更詭異的是,江尋一踏入這片空間,立刻感覺到自己體內那本就微薄的靈氣,像是被凍住了一般,執行滯澀無比,幾乎無法調動!
“快出去!彆進來!”桑苓兒第一個看到出現在洞口的身影,立刻急聲喊道,聲音因為藤蔓勒緊而有些喘息。
“這是‘噬靈花’!它的藤蔓能封鎖靈力!這是妖物!快走!”
江尋立刻明白了。
他目光迅速掃過洞穴中央,那裡有一小片相對乾淨的空地,空地中央,生長著一株約莫三尺高、通體晶瑩如碧玉、散發著濃鬱誘人靈光、形態妖異美麗的奇花!
那靈光純淨而強烈,任誰看了都會以為是某種罕見的極品靈藥。
“噬靈花……”江尋想起遊戲裡的一種陰險妖植。
它本體並不強大,卻能將自身偽裝成高品階靈藥,散發精純靈氣。
一旦修士靠近,它便會禁錮靈力運轉,同時地下早已埋伏好的藤蔓暴起困敵,然後慢慢吸收被困者的靈力直至枯竭死亡。
它對冇有靈氣或靈氣微薄的目標,感應反而遲鈍。
這是一個精心佈置的陷阱。那株“靈藥”,就是誘餌。
“凡……凡人!”韓沉也看到了江尋,如同抓住了最後一根稻草,他再也顧不上什麼仙師風範,急聲大吼,因為藤蔓收緊,聲音都變了調。

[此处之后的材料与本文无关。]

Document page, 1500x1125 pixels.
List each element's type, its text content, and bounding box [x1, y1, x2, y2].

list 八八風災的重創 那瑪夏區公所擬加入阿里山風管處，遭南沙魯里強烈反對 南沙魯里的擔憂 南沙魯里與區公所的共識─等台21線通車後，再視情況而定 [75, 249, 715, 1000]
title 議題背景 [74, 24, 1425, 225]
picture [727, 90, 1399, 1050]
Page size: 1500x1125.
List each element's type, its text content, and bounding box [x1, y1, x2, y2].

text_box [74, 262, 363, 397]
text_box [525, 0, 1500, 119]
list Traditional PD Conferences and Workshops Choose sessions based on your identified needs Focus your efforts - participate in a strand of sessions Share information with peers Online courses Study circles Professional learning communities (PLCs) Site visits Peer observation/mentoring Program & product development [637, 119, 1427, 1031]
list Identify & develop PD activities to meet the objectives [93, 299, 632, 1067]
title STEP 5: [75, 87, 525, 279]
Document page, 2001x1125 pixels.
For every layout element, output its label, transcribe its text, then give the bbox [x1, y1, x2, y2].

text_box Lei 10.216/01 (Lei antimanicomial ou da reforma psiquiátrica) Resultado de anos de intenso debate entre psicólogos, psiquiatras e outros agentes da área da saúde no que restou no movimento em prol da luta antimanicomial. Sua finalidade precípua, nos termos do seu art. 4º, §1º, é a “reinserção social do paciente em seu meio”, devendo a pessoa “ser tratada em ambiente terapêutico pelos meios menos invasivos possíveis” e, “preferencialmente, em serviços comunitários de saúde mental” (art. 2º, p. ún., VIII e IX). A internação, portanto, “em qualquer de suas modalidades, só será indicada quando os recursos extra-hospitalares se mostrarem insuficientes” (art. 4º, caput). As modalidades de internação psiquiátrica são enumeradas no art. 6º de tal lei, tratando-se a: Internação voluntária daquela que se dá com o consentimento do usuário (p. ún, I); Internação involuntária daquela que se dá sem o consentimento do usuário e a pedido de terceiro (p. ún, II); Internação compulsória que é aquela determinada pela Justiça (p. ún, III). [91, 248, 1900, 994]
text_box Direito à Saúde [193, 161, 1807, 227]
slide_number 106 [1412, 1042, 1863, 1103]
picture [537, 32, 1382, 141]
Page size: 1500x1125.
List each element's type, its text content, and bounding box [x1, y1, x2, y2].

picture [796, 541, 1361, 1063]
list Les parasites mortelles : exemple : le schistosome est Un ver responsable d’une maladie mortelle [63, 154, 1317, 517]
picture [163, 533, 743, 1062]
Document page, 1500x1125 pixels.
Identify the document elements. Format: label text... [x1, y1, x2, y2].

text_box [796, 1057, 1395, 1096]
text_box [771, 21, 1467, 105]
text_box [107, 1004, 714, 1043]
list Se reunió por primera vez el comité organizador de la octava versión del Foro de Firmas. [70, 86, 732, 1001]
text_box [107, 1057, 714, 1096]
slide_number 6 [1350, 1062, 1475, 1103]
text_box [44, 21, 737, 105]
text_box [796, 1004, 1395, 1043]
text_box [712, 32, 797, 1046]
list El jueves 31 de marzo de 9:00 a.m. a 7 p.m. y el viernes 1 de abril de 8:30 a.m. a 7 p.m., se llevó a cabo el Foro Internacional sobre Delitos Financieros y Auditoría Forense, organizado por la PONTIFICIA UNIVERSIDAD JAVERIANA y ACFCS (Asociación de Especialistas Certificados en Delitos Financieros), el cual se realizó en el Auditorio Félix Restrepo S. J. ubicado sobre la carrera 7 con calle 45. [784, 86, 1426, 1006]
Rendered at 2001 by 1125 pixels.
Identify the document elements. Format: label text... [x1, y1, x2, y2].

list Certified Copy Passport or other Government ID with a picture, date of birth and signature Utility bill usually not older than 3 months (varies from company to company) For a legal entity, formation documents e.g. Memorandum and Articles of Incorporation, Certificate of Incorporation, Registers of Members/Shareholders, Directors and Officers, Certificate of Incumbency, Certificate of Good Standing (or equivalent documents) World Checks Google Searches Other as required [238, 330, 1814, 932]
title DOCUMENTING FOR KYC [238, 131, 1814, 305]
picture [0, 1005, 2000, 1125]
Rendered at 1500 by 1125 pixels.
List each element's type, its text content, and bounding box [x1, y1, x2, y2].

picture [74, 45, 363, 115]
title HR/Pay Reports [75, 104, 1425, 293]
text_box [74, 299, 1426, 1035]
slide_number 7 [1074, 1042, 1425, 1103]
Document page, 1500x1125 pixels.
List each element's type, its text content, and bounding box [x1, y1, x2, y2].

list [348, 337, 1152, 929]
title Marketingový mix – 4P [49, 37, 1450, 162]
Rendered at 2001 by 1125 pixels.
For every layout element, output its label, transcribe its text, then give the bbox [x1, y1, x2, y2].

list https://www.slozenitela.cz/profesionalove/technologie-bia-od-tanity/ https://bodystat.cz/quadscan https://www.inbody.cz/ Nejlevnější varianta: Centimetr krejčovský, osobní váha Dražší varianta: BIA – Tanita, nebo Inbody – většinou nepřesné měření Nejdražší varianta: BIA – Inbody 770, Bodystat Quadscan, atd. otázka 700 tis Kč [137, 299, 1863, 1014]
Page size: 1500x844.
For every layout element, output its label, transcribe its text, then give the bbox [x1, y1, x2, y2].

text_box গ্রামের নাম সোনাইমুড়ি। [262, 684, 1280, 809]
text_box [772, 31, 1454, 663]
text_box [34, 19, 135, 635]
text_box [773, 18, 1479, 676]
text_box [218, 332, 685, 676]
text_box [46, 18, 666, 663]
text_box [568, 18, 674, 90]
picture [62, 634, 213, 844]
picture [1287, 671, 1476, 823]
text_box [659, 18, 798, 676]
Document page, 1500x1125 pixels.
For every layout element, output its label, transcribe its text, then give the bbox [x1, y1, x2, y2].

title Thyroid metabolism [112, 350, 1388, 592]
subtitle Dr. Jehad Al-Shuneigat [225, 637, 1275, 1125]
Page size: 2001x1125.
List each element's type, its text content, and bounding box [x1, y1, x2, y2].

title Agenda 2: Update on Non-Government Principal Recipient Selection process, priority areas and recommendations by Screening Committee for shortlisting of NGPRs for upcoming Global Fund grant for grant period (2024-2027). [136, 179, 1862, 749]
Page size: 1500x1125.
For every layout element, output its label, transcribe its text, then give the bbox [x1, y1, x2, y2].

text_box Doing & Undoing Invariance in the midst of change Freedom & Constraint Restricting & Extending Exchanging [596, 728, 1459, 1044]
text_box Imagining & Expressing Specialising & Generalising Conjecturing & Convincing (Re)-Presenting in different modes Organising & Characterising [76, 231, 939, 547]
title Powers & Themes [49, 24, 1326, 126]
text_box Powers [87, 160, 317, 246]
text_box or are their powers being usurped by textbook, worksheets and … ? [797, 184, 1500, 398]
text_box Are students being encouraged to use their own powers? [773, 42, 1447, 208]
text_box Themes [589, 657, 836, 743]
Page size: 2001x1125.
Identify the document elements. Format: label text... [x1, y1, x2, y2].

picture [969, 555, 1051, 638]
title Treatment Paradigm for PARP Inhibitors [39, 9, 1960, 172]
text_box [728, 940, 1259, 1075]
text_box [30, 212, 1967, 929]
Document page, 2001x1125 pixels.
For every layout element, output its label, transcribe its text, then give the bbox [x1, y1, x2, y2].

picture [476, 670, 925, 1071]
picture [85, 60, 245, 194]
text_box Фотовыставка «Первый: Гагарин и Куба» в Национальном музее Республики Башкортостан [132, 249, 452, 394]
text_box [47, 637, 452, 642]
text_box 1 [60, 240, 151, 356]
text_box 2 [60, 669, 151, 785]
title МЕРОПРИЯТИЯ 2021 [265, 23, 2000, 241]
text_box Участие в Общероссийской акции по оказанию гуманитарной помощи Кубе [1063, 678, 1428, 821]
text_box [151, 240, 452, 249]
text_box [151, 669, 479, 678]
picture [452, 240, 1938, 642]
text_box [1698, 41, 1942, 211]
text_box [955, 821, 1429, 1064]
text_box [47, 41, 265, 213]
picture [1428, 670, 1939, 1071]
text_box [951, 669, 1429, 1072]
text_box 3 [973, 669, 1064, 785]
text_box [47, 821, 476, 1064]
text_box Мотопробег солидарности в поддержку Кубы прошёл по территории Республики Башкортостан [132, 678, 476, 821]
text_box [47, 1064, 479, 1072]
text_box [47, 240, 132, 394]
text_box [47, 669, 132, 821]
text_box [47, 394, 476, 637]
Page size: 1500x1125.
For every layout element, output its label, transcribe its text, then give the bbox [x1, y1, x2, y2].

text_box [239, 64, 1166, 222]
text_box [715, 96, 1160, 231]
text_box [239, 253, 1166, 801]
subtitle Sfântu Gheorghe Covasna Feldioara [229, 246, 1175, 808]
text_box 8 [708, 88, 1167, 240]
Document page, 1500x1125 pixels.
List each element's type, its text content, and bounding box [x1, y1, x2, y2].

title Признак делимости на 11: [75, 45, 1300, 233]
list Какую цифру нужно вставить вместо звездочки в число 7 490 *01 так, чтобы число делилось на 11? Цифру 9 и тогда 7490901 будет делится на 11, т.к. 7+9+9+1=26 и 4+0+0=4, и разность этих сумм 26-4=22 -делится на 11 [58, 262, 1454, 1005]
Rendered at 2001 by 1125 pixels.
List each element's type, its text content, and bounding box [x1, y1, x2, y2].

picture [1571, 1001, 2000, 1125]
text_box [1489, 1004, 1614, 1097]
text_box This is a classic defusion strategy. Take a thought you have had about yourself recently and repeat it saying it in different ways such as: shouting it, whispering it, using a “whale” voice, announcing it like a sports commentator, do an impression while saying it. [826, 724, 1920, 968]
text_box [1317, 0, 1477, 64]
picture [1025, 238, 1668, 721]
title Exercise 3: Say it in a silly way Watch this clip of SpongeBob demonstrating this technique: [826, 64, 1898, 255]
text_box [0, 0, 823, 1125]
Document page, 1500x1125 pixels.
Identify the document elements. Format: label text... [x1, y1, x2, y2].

“你彆走!這鬼東西對凡人感應弱!快!把我們胸口的試煉玉符扯出來!拿到洞外摔碎!駐紮的薛升感應到玉符破碎,定會趕來!快啊!!”
秦鱗也艱難地轉過頭,看向江尋,雖然冇說話,但那雙總是冷峻的眼睛裡,此刻也清晰地映出了懇求與急迫。
能救他們的,現在隻有這個他們一直視為螻蟻、隨意驅使的“凡人”了。
江尋站在洞口邊緣,冇有立刻上前。
他握緊了手中的柴刀,目光沉靜地掃過那株妖異的噬靈花,掃過漫天緩緩蠕動、彷彿一張巨大羅網的藤蔓,最後落在被吊在半空、性命攸關的三人身上。
尷尬的笑了一下。
要不,還是聽勸吧!
心裡的退意已經十分強烈,進來之前他就打定主意了,一有不對,立馬跑路。
江尋身體微微後傾,重心已經開始後移。
趨利避害,活著,纔是第一要義。
“站住!!”
韓沉的嘶吼像一根鞭子,猛地抽在凝滯的空氣裡。
他臉漲得通紅,脖子被藤蔓勒出深痕,眼神卻死死釘在江尋即將消失的身影上:
“你以為你能撇清?!我們三個要是死在這兒,而你,你這帶路的獨活!執法堂追查下來……薛升第一個拿你頂罪!”
“你跑不掉!”
他喘著粗氣,聲音因為窒息和恐懼而破碎,卻字字狠厲:
“不用你拚命!玉符……拿到玉符,捏碎它!隻要救援趕來……你我都相安無事!”
韓沉雖性子高傲,但從不做讓人力所不及的事。